The overlap of adolescence and intelligence and a touch of depression? I’ve taught teenagers before (and, yes, been that teenager before) for whom Stephen Chbosky’s Perks of Being a Wallflower or John Green’s The Fault in Our Stars really hit the spot. I even saw TFIOS bring a 15-year-old, acne-ridden boy to tears. Reportedly, there was an eyelash in his eye, not tears. But, behind that eyelash he was seeing that it’s OK to use big words and woo a girl and be a little scared while you’re at it.

The overlap of evangelical Christianity and liturgical traditions? (My overlap of choice lately.) This is why Robert Weber’s Evangelicals on the Canterbury Trail, Todd Hunter’s The Accidental Anglican, and Preston Yancey’s Tables In the Wilderness exist.

The overlap of spirituality, doubt, grace, feminism, or any combination thereof? (My overlap of choice pretty much always.) Sarah Bessey, Rachel Held Evans, Addie Zierman, Anne Lamott, and Barbara Brown Taylor have been pretty understanding.

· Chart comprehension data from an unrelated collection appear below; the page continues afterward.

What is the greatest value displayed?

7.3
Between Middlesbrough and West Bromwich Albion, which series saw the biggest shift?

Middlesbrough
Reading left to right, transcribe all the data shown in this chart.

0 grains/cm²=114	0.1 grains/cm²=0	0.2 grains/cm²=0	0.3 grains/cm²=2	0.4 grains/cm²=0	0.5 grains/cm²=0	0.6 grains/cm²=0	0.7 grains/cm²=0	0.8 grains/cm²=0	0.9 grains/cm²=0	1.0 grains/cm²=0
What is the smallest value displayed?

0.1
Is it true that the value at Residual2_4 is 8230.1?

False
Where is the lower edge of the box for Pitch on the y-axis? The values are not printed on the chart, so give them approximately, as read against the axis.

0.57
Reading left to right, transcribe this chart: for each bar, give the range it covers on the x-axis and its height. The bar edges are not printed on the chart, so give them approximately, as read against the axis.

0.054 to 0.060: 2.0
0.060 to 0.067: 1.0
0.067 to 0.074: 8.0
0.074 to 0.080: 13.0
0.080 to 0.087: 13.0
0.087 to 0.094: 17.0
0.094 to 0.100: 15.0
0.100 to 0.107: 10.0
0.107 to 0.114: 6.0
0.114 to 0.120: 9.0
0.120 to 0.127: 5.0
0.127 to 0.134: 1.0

I realize that I’ve mostly cited non-fiction works, often memoirs, in the above paragraphs. But undoubtedly the same can be true of fiction. Anytime a character, real or imagined, lives a journey that in some way intersects our own, they can make us whisper: “I am understood.”

Why? Reading others’ stories can speak to some of our deepest desires: the desire to sense that my past is not too crazy and the desire to sense that my future is not too scary. If a character in a story experiences an abuse or loss or illness like you did once, you can know that it’s not “crazy”; it really does happen and it really is hard and you really can keep going. Or, if a character overcomes something that you hope to overcome in the future, you can know that it’s not impossible; she did it, so maybe you can too.

I hope you open a book and feel understood.

I hope you watch a movie, hear a sermon, tilt your head at a painting, and feel understood.

And I do hope you read this blog and feel understood. That might be my blogging goal for the year: to write things that make people feel understood. Whether you’ve felt depressed or hopeful, anxious or calm, accepted or rejected, ambitious or afraid of the future, committed to your faith tradition or questioning faith and tradition, whatever the case, I hope you’ll read my stories and see that I am too and say it with me: “I am understood.”